An anti-sanctuary city law is about to take effect in Texas, but not without a final burst of controversy and court battles.
Senate Bill 4, set to kick into law on Sept. 1, strikes at sanctuary cities by, among other things: barring policies that prevent law enforcement from inquiring about a suspect’s immigration status, barring policies that limit enforcement of immigration laws, and requiring cities to honor immigration detainer requests.
Local officials that violate these rules could face fines up to $25,000 per day and be forced to forfeit their elected office, in addition to other punishments.
Multiple cities -- including San Antonio, Dallas and Austin -- have sued Texas over the bill. El Paso County, another plaintiff, asked a judge to rule the law unconstitutional and prohibit the entire state from enforcing it.
The lawsuit alleges SB4 is discriminatory and makes Texas less safe.
City officials in Arlington also will discuss whether to join the lawsuit at an upcoming city council meeting. Fort Worth officials voted 5-4 not to join the lawsuit on Aug. 16.
State officials, meanwhile, acted quickly to try to blunt such legal challenges.
Attorney General Ken Paxton filed a lawsuit May 8 asking the U.S. District Court for the Western District of Texas to uphold the law as constitutional. He filed the suit just after the bill was signed seeking a declaratory judgment, which he hoped would prevent multiple lawsuits and allow the constitutionality to be resolved in a single court.
“SB 4 guarantees cooperation among federal, state and local law enforcement to protect Texans. Unfortunately, some municipalities and law enforcement agencies are unwilling to cooperate with the federal government and claim that SB 4 is unconstitutional,” Paxton said in a statement at the time.
Ultimately, a judge refused Paxton’s request for a declaratory judgment. The lawsuit against SB4 is still pending in court.
Opponents have described the law as “terrible,” “racist,” “unconstitutional,” “destructive” and “backward looking”.
But supporters believe it is needed.
“We all support legal immigration. It helped to build America and Texas,” said Texas Gov. Greg Abbott. “But legal immigration is different from harboring people who have committed dangerous crimes.”
The law has support from the Department of Justice, which filed a “Statement of Interest” in federal court. The DOJ wrote that the law ensures cooperation between local and federal government through out the state.
Robert Heyman, policy director for the Border Network for Human Rights (BNHR), warned the law will make people reluctant to report crime. “This is going to corrode the relationship between the police and the communities that they serve,” he said.
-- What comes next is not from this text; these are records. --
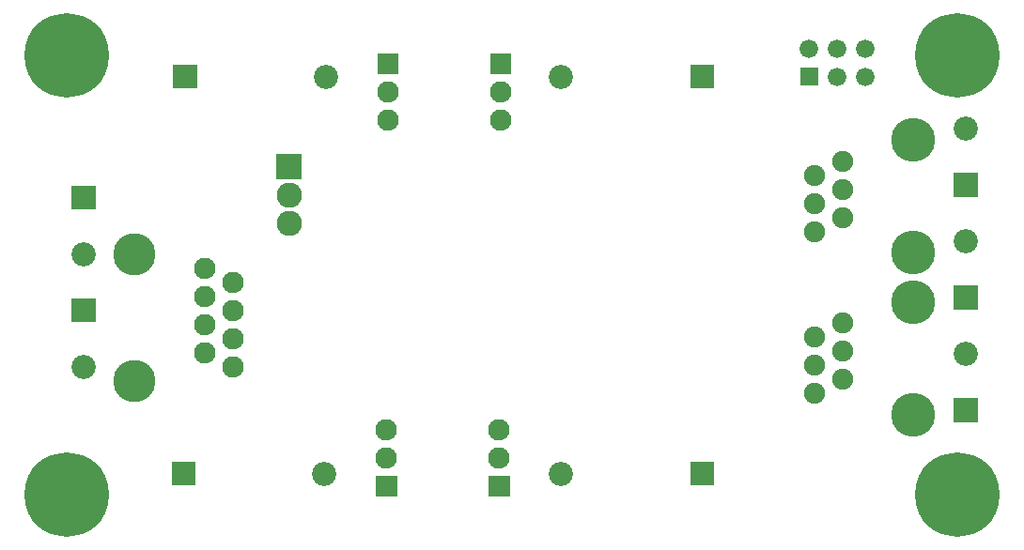
<source format=gbr>
G04 start of page 7 for group -4062 idx -4062 *
G04 Title: (unknown), soldermask *
G04 Creator: pcb 20140316 *
G04 CreationDate: Mon 18 May 2015 09:38:21 PM GMT UTC *
G04 For: ndholmes *
G04 Format: Gerber/RS-274X *
G04 PCB-Dimensions (mil): 3500.00 1900.00 *
G04 PCB-Coordinate-Origin: lower left *
%MOIN*%
%FSLAX25Y25*%
%LNBOTTOMMASK*%
%ADD99C,0.0900*%
%ADD98C,0.0660*%
%ADD97C,0.0760*%
%ADD96C,0.0750*%
%ADD95C,0.1560*%
%ADD94C,0.0001*%
%ADD93C,0.1500*%
%ADD92C,0.0860*%
%ADD91C,0.2997*%
G54D91*X17000Y17000D03*
G54D92*X23000Y62500D03*
G54D93*X41000Y57500D03*
G54D94*G36*
X54200Y28800D02*Y20200D01*
X62800D01*
Y28800D01*
X54200D01*
G37*
G54D95*X317500Y45500D03*
G54D91*X333000Y17000D03*
G54D94*G36*
X331700Y51300D02*Y42700D01*
X340300D01*
Y51300D01*
X331700D01*
G37*
G54D92*X336000Y67000D03*
G54D96*X282500Y53000D03*
X292500Y58000D03*
X282500Y63000D03*
X292500Y68000D03*
X282500Y73000D03*
G54D94*G36*
X238200Y28800D02*Y20200D01*
X246800D01*
Y28800D01*
X238200D01*
G37*
G54D92*X192500Y24500D03*
G54D94*G36*
X166700Y23800D02*Y16200D01*
X174300D01*
Y23800D01*
X166700D01*
G37*
G54D97*X170500Y30000D03*
Y40000D03*
G54D95*X317500Y85500D03*
Y103000D03*
G54D94*G36*
X331700Y91300D02*Y82700D01*
X340300D01*
Y91300D01*
X331700D01*
G37*
G54D92*X336000Y107000D03*
G54D96*X292500Y78000D03*
X282500Y110500D03*
X292500Y115500D03*
Y125500D03*
Y135500D03*
X282500Y120500D03*
Y130500D03*
G54D94*G36*
X277200Y168800D02*Y162200D01*
X283800D01*
Y168800D01*
X277200D01*
G37*
G54D98*X280500Y175500D03*
X290500Y165500D03*
X300500D03*
X290500Y175500D03*
X300500D03*
G54D91*X333000Y173000D03*
G54D95*X317500Y143000D03*
G54D94*G36*
X331700Y131300D02*Y122700D01*
X340300D01*
Y131300D01*
X331700D01*
G37*
G54D92*X336000Y147000D03*
G54D94*G36*
X18700Y86800D02*Y78200D01*
X27300D01*
Y86800D01*
X18700D01*
G37*
G54D91*X17000Y173000D03*
G54D94*G36*
X18700Y126800D02*Y118200D01*
X27300D01*
Y126800D01*
X18700D01*
G37*
G54D92*X23000Y102500D03*
G54D93*X41000D03*
G54D99*X96000Y113500D03*
G54D92*X108500Y24500D03*
G54D99*X96000Y123500D03*
G54D94*G36*
X91500Y138000D02*Y129000D01*
X100500D01*
Y138000D01*
X91500D01*
G37*
G36*
X54700Y169800D02*Y161200D01*
X63300D01*
Y169800D01*
X54700D01*
G37*
G54D92*X109000Y165500D03*
G54D97*X66000Y97500D03*
X76000Y92500D03*
X66000Y87500D03*
X76000Y82500D03*
X66000Y77500D03*
X76000Y72500D03*
X66000Y67500D03*
X76000Y62500D03*
G54D94*G36*
X127200Y173800D02*Y166200D01*
X134800D01*
Y173800D01*
X127200D01*
G37*
G54D97*X131000Y160000D03*
Y150000D03*
G54D94*G36*
X126700Y23800D02*Y16200D01*
X134300D01*
Y23800D01*
X126700D01*
G37*
G54D97*X130500Y30000D03*
Y40000D03*
G54D94*G36*
X238200Y169800D02*Y161200D01*
X246800D01*
Y169800D01*
X238200D01*
G37*
G54D92*X192500Y165500D03*
G54D94*G36*
X167200Y173800D02*Y166200D01*
X174800D01*
Y173800D01*
X167200D01*
G37*
G54D97*X171000Y160000D03*
Y150000D03*
M02*

</source>
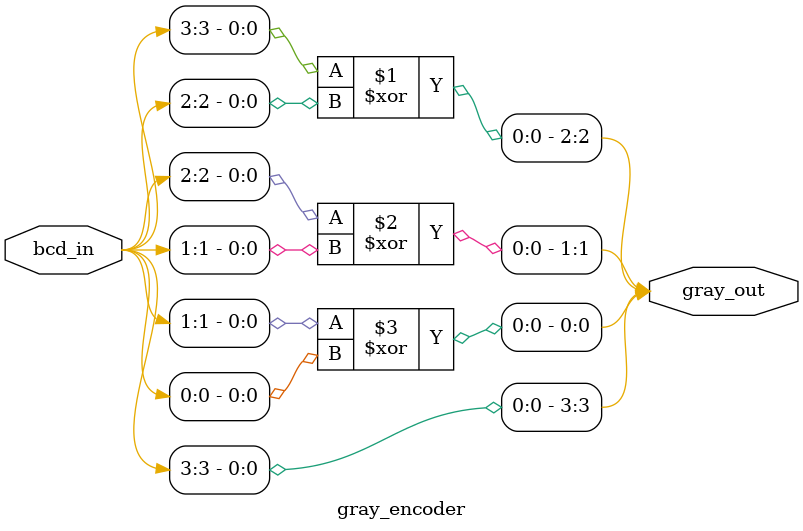
<source format=v>
module gray_encoder (
    input wire [3:0] bcd_in ,
    output wire [3:0] gray_out
);

assign gray_out[3] = bcd_in[3];
assign gray_out[2] = bcd_in[3]^bcd_in[2];
assign gray_out[1] = bcd_in[2]^bcd_in[1];
assign gray_out[0] = bcd_in[1]^bcd_in[0];
    
endmodule
</source>
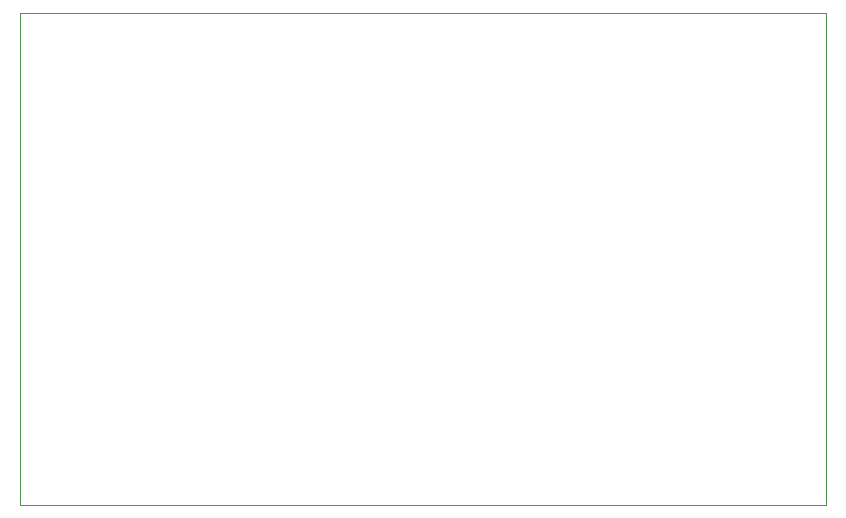
<source format=gm1>
G04 #@! TF.GenerationSoftware,KiCad,Pcbnew,8.0.8*
G04 #@! TF.CreationDate,2025-02-19T13:23:12-05:00*
G04 #@! TF.ProjectId,plot_gerbers,706c6f74-5f67-4657-9262-6572732e6b69,rev?*
G04 #@! TF.SameCoordinates,Original*
G04 #@! TF.FileFunction,Profile,NP*
%FSLAX46Y46*%
G04 Gerber Fmt 4.6, Leading zero omitted, Abs format (unit mm)*
G04 Created by KiCad (PCBNEW 8.0.8) date 2025-02-19 13:23:12*
%MOMM*%
%LPD*%
G01*
G04 APERTURE LIST*
G04 #@! TA.AperFunction,Profile*
%ADD10C,0.050000*%
G04 #@! TD*
G04 APERTURE END LIST*
D10*
X114310000Y-83190000D02*
X114310000Y-124890000D01*
X114310000Y-124890000D02*
X182510000Y-124890000D01*
X182510000Y-83190000D02*
X114310000Y-83190000D01*
X182510000Y-83190000D02*
X182510000Y-124890000D01*
M02*

</source>
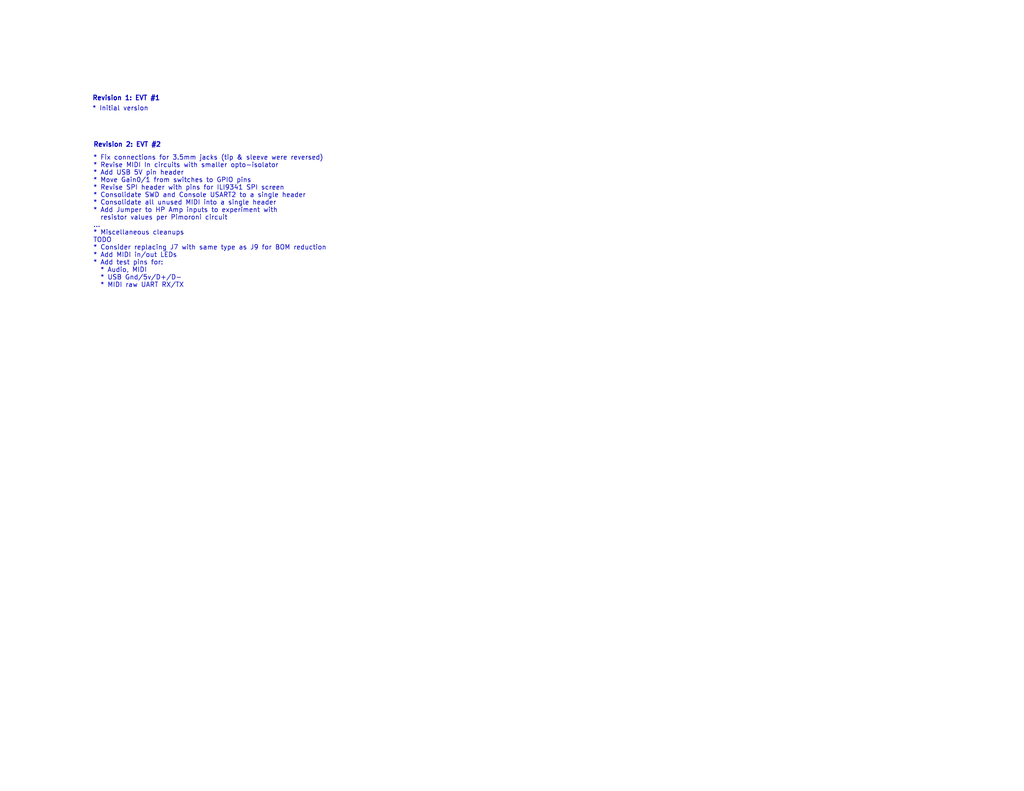
<source format=kicad_sch>
(kicad_sch
	(version 20231120)
	(generator "eeschema")
	(generator_version "8.0")
	(uuid "ff4e0357-63ee-4d7f-b321-b867ed3049c6")
	(paper "USLetter")
	(title_block
		(title "Revision History")
		(date "2024-12-21")
		(rev "2")
		(company "Douglas P. Fields, Jr.")
	)
	(lib_symbols)
	(text "Revision 1: EVT #1"
		(exclude_from_sim no)
		(at 25.146 26.924 0)
		(effects
			(font
				(size 1.27 1.27)
				(thickness 0.254)
				(bold yes)
			)
			(justify left)
		)
		(uuid "197a2a94-913c-4e3e-bcf0-a72114be479f")
	)
	(text "* Fix connections for 3.5mm jacks (tip & sleeve were reversed)\n* Revise MIDI In circuits with smaller opto-isolator\n* Add USB 5V pin header\n* Move Gain0/1 from switches to GPIO pins\n* Revise SPI header with pins for ILI9341 SPI screen\n* Consolidate SWD and Console USART2 to a single header\n* Consolidate all unused MIDI into a single header\n* Add Jumper to HP Amp inputs to experiment with\n  resistor values per Pimoroni circuit\n...\n* Miscellaneous cleanups\nTODO\n* Consider replacing J7 with same type as J9 for BOM reduction\n* Add MIDI in/out LEDs\n* Add test pins for:\n  * Audio, MIDI\n  * USB Gnd/5v/D+/D-\n  * MIDI raw UART RX/TX\n"
		(exclude_from_sim no)
		(at 25.4 42.418 0)
		(effects
			(font
				(size 1.27 1.27)
				(thickness 0.1588)
			)
			(justify left top)
		)
		(uuid "1c8591c2-d291-4341-8fad-d59d62e706b5")
	)
	(text "Revision 2: EVT #2"
		(exclude_from_sim no)
		(at 25.4 39.624 0)
		(effects
			(font
				(size 1.27 1.27)
				(thickness 0.254)
				(bold yes)
			)
			(justify left)
		)
		(uuid "75326b60-882c-44fb-b172-c5371c10937e")
	)
	(text "* Initial version"
		(exclude_from_sim no)
		(at 25.146 29.718 0)
		(effects
			(font
				(size 1.27 1.27)
				(thickness 0.1588)
			)
			(justify left)
		)
		(uuid "e3b2d195-e264-4c05-993b-ee2849e0993e")
	)
)

</source>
BNHR has had a protest every Monday since the bill was signed in May.
El Paso County Sheriff’s Department will not change any policies at its detention center when SB4 takes effect, because the department has always cooperated with federal immigration authorities, according to Sheriff’s Commander Robert Flores.
The department, though, opposed the law, claiming it could compromise the trust between the agency and members of the largely Hispanic community.
The public information office with the sheriff’s office has been working to send messages to the community in both Spanish and English that they can trust law enforcement and the department needs the community’s help to keep El Paso safe. Flores said his office is not going to go out and request citizenship information, especially from victims.
“If you haven’t been involved in a crime and you’re not the suspect of a crime and you haven’t been arrested, then that’s not going to be something we’re going to concern ourselves with,” said Flores.